Quantcast
2014 NBA Dunk Contest: Breaking down the new rules – Metro US

2014 NBA Dunk Contest: Breaking down the new rules

Right above PBS and right below “MILFs & Baby Oil 4” on my Comcast cable TV guide the other day was a pay-per-view offering titled, “Best of the NBA Slam Dunk Contest,” priced at an outrageous $10.99.

This PPV offering has to be one of the remaining relics of the David Stern era, as there is no possible way that the fan-friendly Adam Silver would subject young basketball fans to such a rip-off.

You know it. I know it. Adam Silver knows it. And sleazy cable companies should eventually know it – The NBA Slam Dunk contest is stale. If you want to see well-executed dunks, all you have to do is type in “NBA Best Dunks” on YouTube and stuff like the above pops up. It’s free.
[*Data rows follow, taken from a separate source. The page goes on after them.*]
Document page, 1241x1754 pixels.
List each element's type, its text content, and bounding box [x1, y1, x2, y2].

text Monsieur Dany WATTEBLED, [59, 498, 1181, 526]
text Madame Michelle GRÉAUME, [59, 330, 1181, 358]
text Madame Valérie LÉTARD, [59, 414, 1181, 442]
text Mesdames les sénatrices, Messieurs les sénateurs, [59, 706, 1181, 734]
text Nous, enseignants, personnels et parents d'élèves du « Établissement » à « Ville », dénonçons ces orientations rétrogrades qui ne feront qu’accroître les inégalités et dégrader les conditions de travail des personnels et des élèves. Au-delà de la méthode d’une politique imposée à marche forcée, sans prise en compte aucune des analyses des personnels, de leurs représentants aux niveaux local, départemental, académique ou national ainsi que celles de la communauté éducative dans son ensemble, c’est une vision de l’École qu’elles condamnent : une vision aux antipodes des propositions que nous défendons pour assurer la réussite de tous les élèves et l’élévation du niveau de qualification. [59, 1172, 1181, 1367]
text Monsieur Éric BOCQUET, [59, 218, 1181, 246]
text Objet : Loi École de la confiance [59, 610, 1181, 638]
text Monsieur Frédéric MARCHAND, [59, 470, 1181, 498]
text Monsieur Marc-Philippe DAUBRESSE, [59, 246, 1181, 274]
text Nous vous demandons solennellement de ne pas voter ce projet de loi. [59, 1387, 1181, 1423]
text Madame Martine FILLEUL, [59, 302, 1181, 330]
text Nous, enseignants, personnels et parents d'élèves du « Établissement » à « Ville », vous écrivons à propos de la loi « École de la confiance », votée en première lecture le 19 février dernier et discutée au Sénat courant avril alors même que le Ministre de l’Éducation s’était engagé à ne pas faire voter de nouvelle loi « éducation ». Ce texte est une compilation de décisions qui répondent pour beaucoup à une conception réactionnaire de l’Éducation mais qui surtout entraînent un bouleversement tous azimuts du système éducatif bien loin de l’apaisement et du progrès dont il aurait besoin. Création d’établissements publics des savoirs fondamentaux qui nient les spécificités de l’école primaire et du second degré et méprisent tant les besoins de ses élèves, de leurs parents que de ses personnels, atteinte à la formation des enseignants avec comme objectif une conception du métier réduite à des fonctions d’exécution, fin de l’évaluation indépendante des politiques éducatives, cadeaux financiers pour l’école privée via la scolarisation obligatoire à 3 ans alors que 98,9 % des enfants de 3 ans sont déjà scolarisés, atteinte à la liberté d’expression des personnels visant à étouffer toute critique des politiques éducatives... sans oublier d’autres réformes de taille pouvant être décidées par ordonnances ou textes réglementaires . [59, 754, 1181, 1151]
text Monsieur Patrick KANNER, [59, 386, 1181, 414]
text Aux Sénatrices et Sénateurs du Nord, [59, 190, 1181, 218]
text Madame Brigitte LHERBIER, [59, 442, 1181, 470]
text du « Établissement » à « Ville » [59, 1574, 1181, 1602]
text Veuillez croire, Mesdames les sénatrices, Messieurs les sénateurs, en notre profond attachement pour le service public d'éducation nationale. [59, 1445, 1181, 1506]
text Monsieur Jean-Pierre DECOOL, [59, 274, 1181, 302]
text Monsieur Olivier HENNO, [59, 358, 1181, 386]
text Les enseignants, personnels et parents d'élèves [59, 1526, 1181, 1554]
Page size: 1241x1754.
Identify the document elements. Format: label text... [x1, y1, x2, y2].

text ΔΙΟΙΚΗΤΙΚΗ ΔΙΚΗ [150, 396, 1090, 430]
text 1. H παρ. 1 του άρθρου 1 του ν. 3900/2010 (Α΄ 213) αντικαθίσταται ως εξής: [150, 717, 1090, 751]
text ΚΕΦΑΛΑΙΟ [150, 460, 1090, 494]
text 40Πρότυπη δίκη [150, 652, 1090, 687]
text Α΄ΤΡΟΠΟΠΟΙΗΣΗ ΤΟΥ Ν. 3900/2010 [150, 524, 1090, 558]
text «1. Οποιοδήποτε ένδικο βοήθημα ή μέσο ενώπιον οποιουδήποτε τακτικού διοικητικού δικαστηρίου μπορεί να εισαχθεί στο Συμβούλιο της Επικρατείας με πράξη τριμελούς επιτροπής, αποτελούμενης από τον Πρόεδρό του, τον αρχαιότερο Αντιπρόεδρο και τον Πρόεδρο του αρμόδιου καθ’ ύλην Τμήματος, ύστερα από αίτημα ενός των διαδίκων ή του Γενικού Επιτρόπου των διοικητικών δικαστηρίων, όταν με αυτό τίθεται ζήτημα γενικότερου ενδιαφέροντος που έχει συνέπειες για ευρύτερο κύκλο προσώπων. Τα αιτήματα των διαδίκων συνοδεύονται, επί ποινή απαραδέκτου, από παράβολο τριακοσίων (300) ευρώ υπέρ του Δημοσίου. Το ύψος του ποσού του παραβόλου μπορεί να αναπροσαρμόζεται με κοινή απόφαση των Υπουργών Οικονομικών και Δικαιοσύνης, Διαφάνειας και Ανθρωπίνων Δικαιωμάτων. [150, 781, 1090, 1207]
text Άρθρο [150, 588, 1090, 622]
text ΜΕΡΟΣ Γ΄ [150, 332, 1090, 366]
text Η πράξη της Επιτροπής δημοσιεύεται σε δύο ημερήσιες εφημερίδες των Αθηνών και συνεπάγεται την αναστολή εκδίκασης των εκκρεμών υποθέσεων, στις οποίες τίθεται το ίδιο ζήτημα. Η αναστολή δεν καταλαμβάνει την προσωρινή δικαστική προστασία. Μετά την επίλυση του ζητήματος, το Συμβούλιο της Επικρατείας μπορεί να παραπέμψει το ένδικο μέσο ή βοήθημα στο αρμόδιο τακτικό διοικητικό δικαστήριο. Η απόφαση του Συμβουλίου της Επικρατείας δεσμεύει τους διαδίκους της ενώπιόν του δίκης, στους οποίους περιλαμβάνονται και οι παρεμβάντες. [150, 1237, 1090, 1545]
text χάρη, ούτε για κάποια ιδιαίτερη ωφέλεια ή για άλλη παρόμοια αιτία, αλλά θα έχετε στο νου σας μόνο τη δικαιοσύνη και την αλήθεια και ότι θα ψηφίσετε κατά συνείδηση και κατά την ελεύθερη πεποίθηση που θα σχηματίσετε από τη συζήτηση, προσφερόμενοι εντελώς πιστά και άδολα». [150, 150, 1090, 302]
It’s easy.

Since, probably, the Vince Carter dunk explosion in Oakland in 2000, the dunk contest has been in need of a serious make-over due, mainly, to the do-over.

When dunking, you can’t put the toothpaste back in the tube. No matter how difficult a dunk is to pull off, if you show your cards and blow the dunk on your initial try, it’s over in the minds of fans. If you leapt from the 3-point line for a dunk attempt and came up just short on the first try, but executed it flawlessly on the do-over, it wouldn’t be impressive – because everyone already knows you screwed it up in the first place. It’s unfair, but it’s the truth.

Thankfully, we have new minds at work in the league offices. Silver has already made his presence felt in the league’s signature “All-Star festivities” festivity by incorporating this new format:

– Three dunkers on the East squad, three dunkers on the West squad
– The teams go to opposite ends of the floor and dunk in a glorified lay-up line, forcing non-stop action on the viewer
– This “Freestyle” round is timed
– A winning team is decided by a panel of judges and that team decides which dunkers are paired off for head-to-head showdowns or “Battles” (think Mario Kart)
– Whichever team wins three “Battles” first, wins the contest and then fans vote on who the “dunker of the night” is through SMS, Twitter and NBA.com – though I’ll personally be voting through TOUT (’cause I was raised that way).

Confused? Rightfully so. I’m sure we won’t really “get it” until it actually goes down this Saturday (8 p.m., TNT).

But in this particular case of the NBA Dunk Contest, chaos trumps blandness. ANYTHING different is a step in the right direction for those who still enjoy a good dunk.